I remember, going back seven years ago, I did a lot of work for a bank in Kuwait. The bank has put in a storage solution, and I went in there to install the backup and recovery solution at the bank. We tested it and it worked. Four months later I went back to check if the system was working properly. The bank said they have had no problems whatsoever. So I checked this big tape library. The tapes were in there. But when I tried the backup and recovery product it wasn’t working. A bit of investigation revealed that two months prior to my visit, someone has actually moved the tape library, unplugged it and forgotten to put it back. No one had noticed for two months that the bank’s systems were not being backed up. If they have had a disaster and lost data, the latest data they could recover was already two months old — that would have been two month’s worth of customer transactions lost.
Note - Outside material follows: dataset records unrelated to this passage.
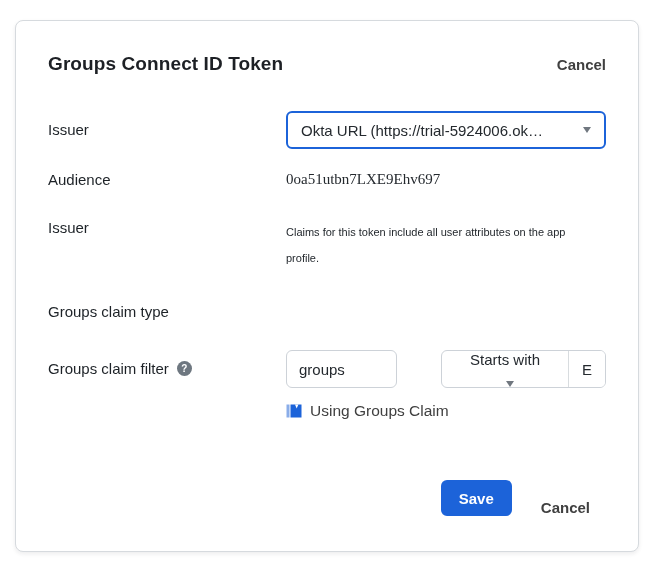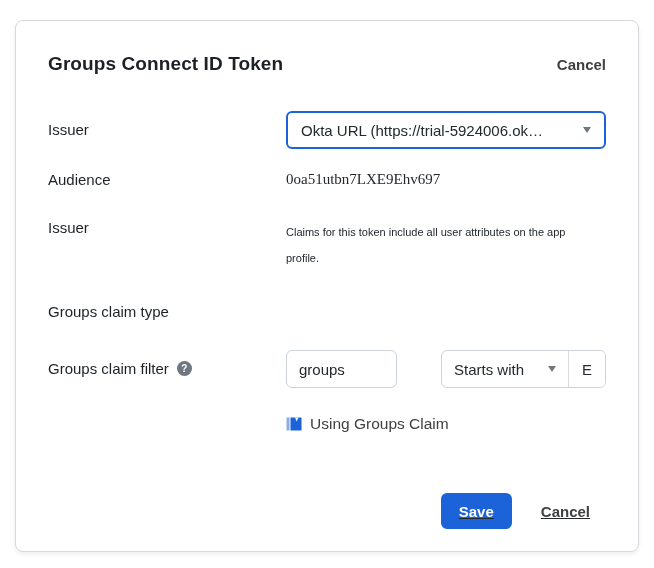--- a/index.html
+++ b/index.html
@@ -131,20 +131,21 @@
   }
   .match-select {
     display: flex;
     align-items: center;
     justify-content: space-between;
     width: 129px;
     padding: 0 12px;
     font-size: 15px;
     color: #24292e;
     cursor: pointer;
+    flex-direction: column;
   }
   .match-value-input {
     width: 37px;
     border: none;
     border-left: 1px solid #d8dcdf;
     text-align: center;
     font-size: 15px;
     font-family: "Liberation Sans", sans-serif;
     color: #24292e;
     outline: none;
@@ -162,32 +163,31 @@
     font-size: 10px;
     font-weight: bold;
     margin-left: 8px;
     margin-top: 1px;
     cursor: pointer;
     user-select: none;
   }
   .doc-link-row {
     display: flex;
     align-items: center;
-    margin-top: 27px;
+    margin-top: 14px;
   }
   .book-icon { margin-right: 8px; display: inline-flex; }
   .doc-link { font-size: 15.5px; }
 
   .card-footer {
     display: flex;
     justify-content: flex-end;
-    align-items: center;
+    align-items: flex-end;
     margin-top: 60px;
     padding-right: 16px;
-    text-decoration: underline;
   }
   .save-btn {
     height: 36px;
     padding: 0 18px;
     background: #1c63d9;
     color: #ffffff;
     font-size: 15px;
     font-weight: bold;
     font-family: "Liberation Sans", sans-serif;
     border: none;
Imagine what that would have done to a bank.
What new trends do you see in the disaster recovery space?
There are a lot of technology changes to old discipline. Disk is becoming much, much more important in backup and recovery. You’ll probably find that customers who have historically been using tape are now becoming much more recovery-orientated. If I talk about identifying the value, for example, you’ve got a banking system that takes five hours to back up to tape. If you have a disaster and have to recover data, it’s going to take five hours more as a minimum to recover it.
The issue there is if it takes you five hours to recover from tape that means your banking system is down for five hours. That’s not good.
Bring disk into the equation. You will still need tape so that you can take data to a remote location, but now you can back up critical applications from disk to another disk and then migrate the data to tape. The version on the disk can stay on that disk for 24 hours until the next backup so that if there’s a disaster you don’t need to access the data on the tape. That way, you can recover at a smaller amount of time because data is actually on disk.||**||